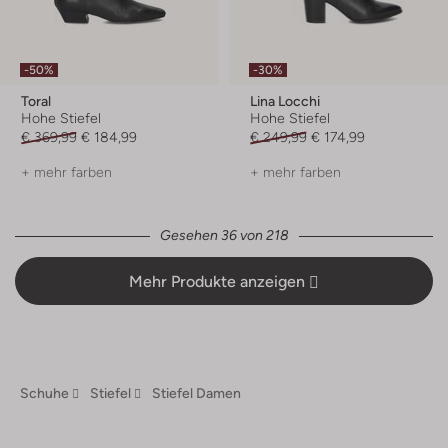
-50%
-30%
Toral
Lina Locchi
Hohe Stiefel
Hohe Stiefel
€ 369,99
€ 184,99
€ 249,99
€ 174,99
+ mehr farben
+ mehr farben
Gesehen 36 von 218
Mehr Produkte anzeigen
Schuhe
Stiefel
Stiefel Damen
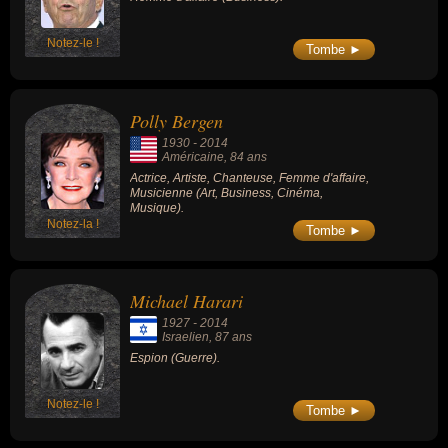
Notez-le !
Tombe ►
Polly Bergen
1930
-
2014
Américaine
, 84 ans
Actrice, Artiste, Chanteuse, Femme d'affaire,
Musicienne (Art, Business, Cinéma,
Musique).
Notez-la !
Tombe ►
Michael Harari
1927
-
2014
Israelien
, 87 ans
Espion (Guerre).
Notez-le !
Tombe ►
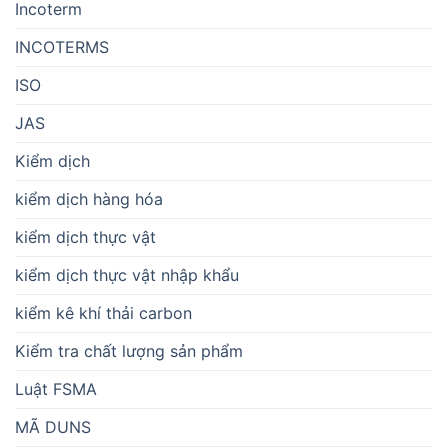
Incoterm
INCOTERMS
ISO
JAS
Kiểm dịch
kiểm dịch hàng hóa
kiểm dịch thực vật
kiểm dịch thực vật nhập khẩu
kiểm kê khí thải carbon
Kiểm tra chất lượng sản phẩm
Luật FSMA
MÃ DUNS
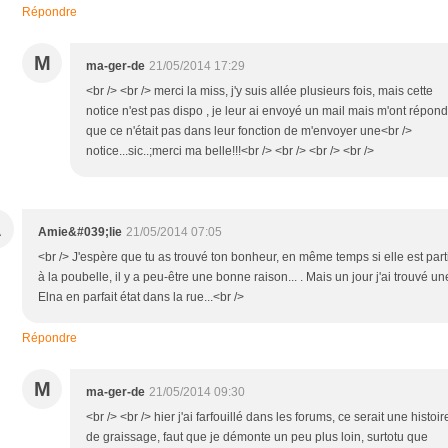
Répondre
M
ma-ger-de
21/05/2014 17:29
<br /> <br /> merci la miss, j'y suis allée plusieurs fois, mais cette
notice n'est pas dispo , je leur ai envoyé un mail mais m'ont répon
que ce n'était pas dans leur fonction de m'envoyer une<br />
notice...sic..;merci ma belle!!!<br /> <br /> <br /> <br />
A
Amie&#039;lie
21/05/2014 07:05
<br /> J'espère que tu as trouvé ton bonheur, en même temps si elle est part
à la poubelle, il y a peu-être une bonne raison... . Mais un jour j'ai trouvé un
Elna en parfait état dans la rue...<br />
Répondre
M
ma-ger-de
21/05/2014 09:30
<br /> <br /> hier j'ai farfouillé dans les forums, ce serait une histoir
de graissage, faut que je démonte un peu plus loin, surtotu que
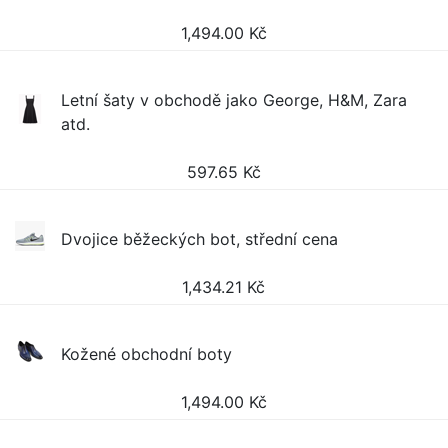
1,494.00
Kč
Letní šaty v obchodě jako George, H&M, Zara
atd.
597.65
Kč
Dvojice běžeckých bot, střední cena
1,434.21
Kč
Kožené obchodní boty
1,494.00
Kč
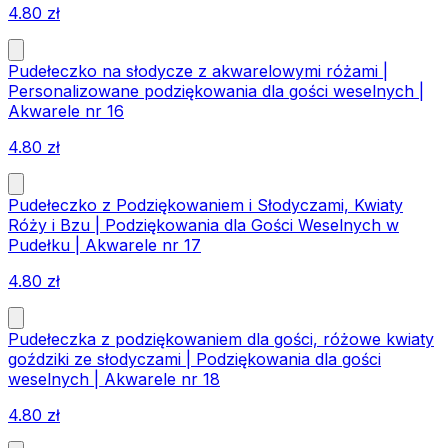
4.80
zł
Pudełeczko na słodycze z akwarelowymi różami |
Personalizowane podziękowania dla gości weselnych |
Akwarele nr 16
4.80
zł
Pudełeczko z Podziękowaniem i Słodyczami, Kwiaty
Róży i Bzu | Podziękowania dla Gości Weselnych w
Pudełku | Akwarele nr 17
4.80
zł
Pudełeczka z podziękowaniem dla gości, różowe kwiaty
goździki ze słodyczami | Podziękowania dla gości
weselnych | Akwarele nr 18
4.80
zł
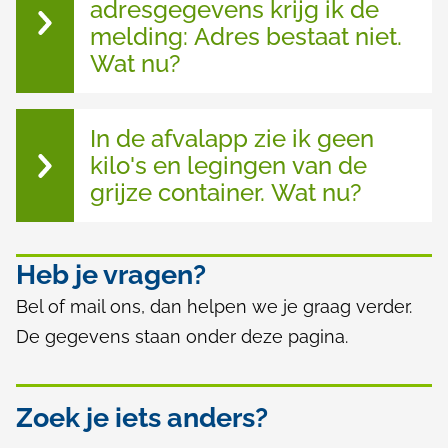
adresgegevens krijg ik de
l
melding: Adres bestaat niet.
d
Wat nu?
i
n
In de afvalapp zie ik geen
g
kilo's en legingen van de
e
grijze container. Wat nu?
n
Heb je vragen?
Bel of mail ons, dan helpen we je graag verder.
De gegevens staan onder deze pagina.
Zoek je iets anders?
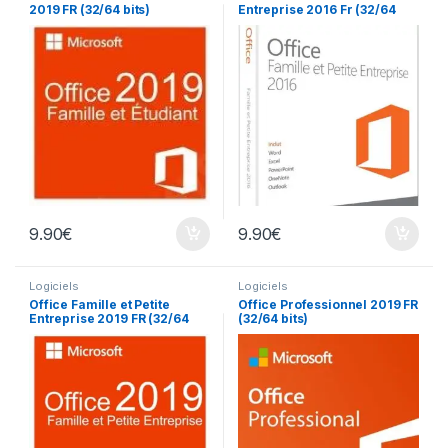
2019 FR (32/64 bits)
Entreprise 2016 Fr (32/64
bits)
9.90
€
9.90
€
Logiciels
Logiciels
Office Famille et Petite
Office Professionnel 2019 FR
Entreprise 2019 FR (32/64
(32/64 bits)
bits)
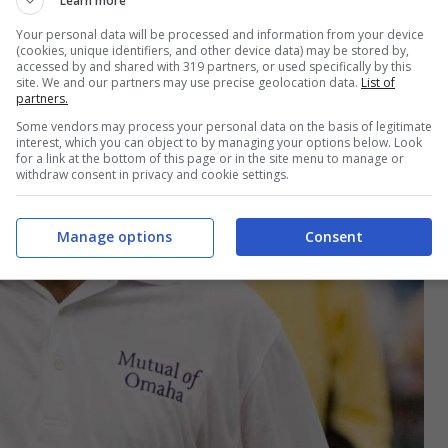
Learn more
Your personal data will be processed and information from your device
(cookies, unique identifiers, and other device data) may be stored by,
accessed by and shared with 319 partners, or used specifically by this
site. We and our partners may use precise geolocation data.
List of
partners.
Some vendors may process your personal data on the basis of legitimate
interest, which you can object to by managing your options below. Look
for a link at the bottom of this page or in the site menu to manage or
withdraw consent in privacy and cookie settings.
Manage options
Consent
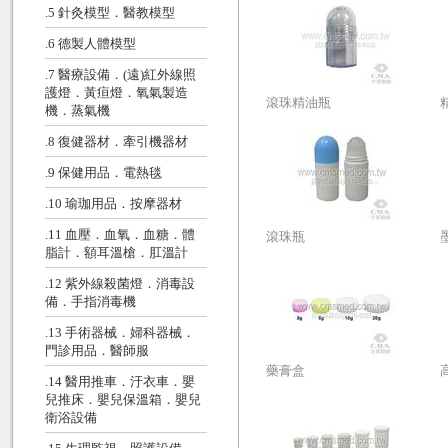
.5 針灸模型．醫教模型
.6 德製人體模型
.7 醫療設備．(遠)紅外線照
護燈．黃疸燈．氧氣製造
滾珠精油瓶
機．蒸氣機
.8 復健器材．牽引機器材
.9 保健用品．電熱毯
.10 瑜珈用品．按摩器材
.11 血壓．血氧．血糖．體
滾珠瓶
脂計．額耳溫槍．肛溫計
.12 紫外線殺菌燈．消毒設
備．手指消毒機
.13 手術器械．婦科器械．
門診用品．醫師服
藥膏盒
.14 醫用推車．汙衣車．嬰
兒推床．嬰兒保溫箱．嬰兒
衛浴設備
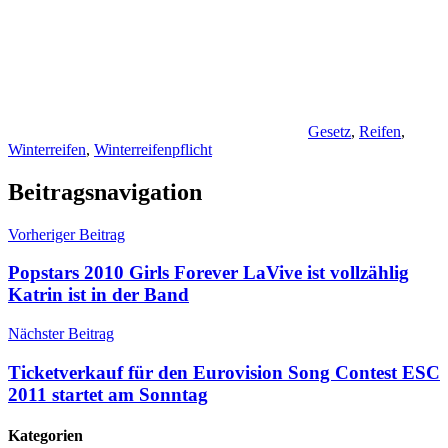
Gesetz
,
Reifen
,
Winterreifen
,
Winterreifenpflicht
Beitragsnavigation
Vorheriger Beitrag
Popstars 2010 Girls Forever LaVive ist vollzählig
Katrin ist in der Band
Nächster Beitrag
Ticketverkauf für den Eurovision Song Contest ESC
2011 startet am Sonntag
Kategorien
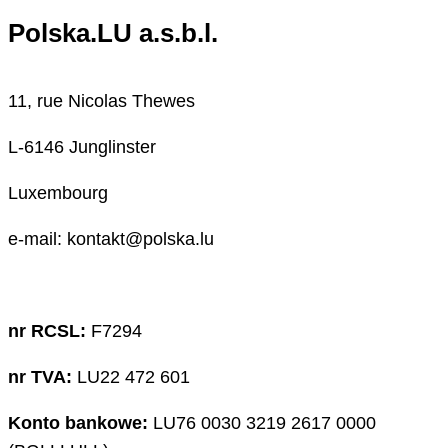
Polska.LU a.s.b.l.
11, rue Nicolas Thewes
L-6146 Junglinster
Luxembourg
e-mail: kontakt@polska.lu
nr RCSL:
F7294
nr TVA:
LU22 472 601
Konto bankowe:
LU76 0030 3219 2617 0000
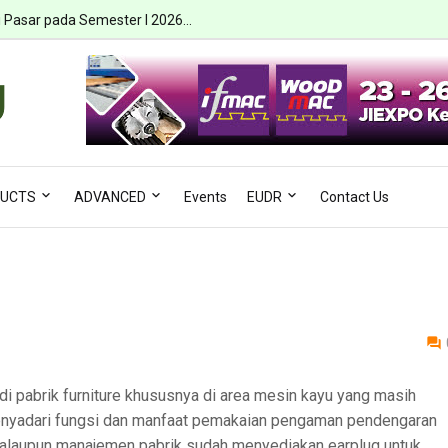
i Pasar pada Semester I 2026...
UCTS
ADVANCED
Events
EUDR
Contact Us
di pabrik furniture khususnya di area mesin kayu yang masih
nyadari fungsi dan manfaat pemakaian pengaman pendengaran
Walaupun manajemen pabrik sudah menyediakan earplug untuk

- _HOW TO COMPLETE THIS TASK_: Given the entries above, transcribe exactly the lines from the one holding "grijze container. Wat nu?" through the one holding "Your personal data will"; pictures do not belong in the transcription.

- _TASK ANSWER_:
grijze container. Wat nu?
n
Heb je vragen?
Bel of mail ons, dan helpen we je graag verder.
De gegevens staan onder deze pagina.
Zoek je iets anders?
2019 FR (32/64 bits)
Entreprise 2016 Fr (32/64
bits)
9.90
€
9.90
€
Logiciels
Logiciels
Office Famille et Petite
Office Professionnel 2019 FR
Entreprise 2019 FR (32/64
(32/64 bits)
bits)
Learn more
Your personal data will be processed and information from your device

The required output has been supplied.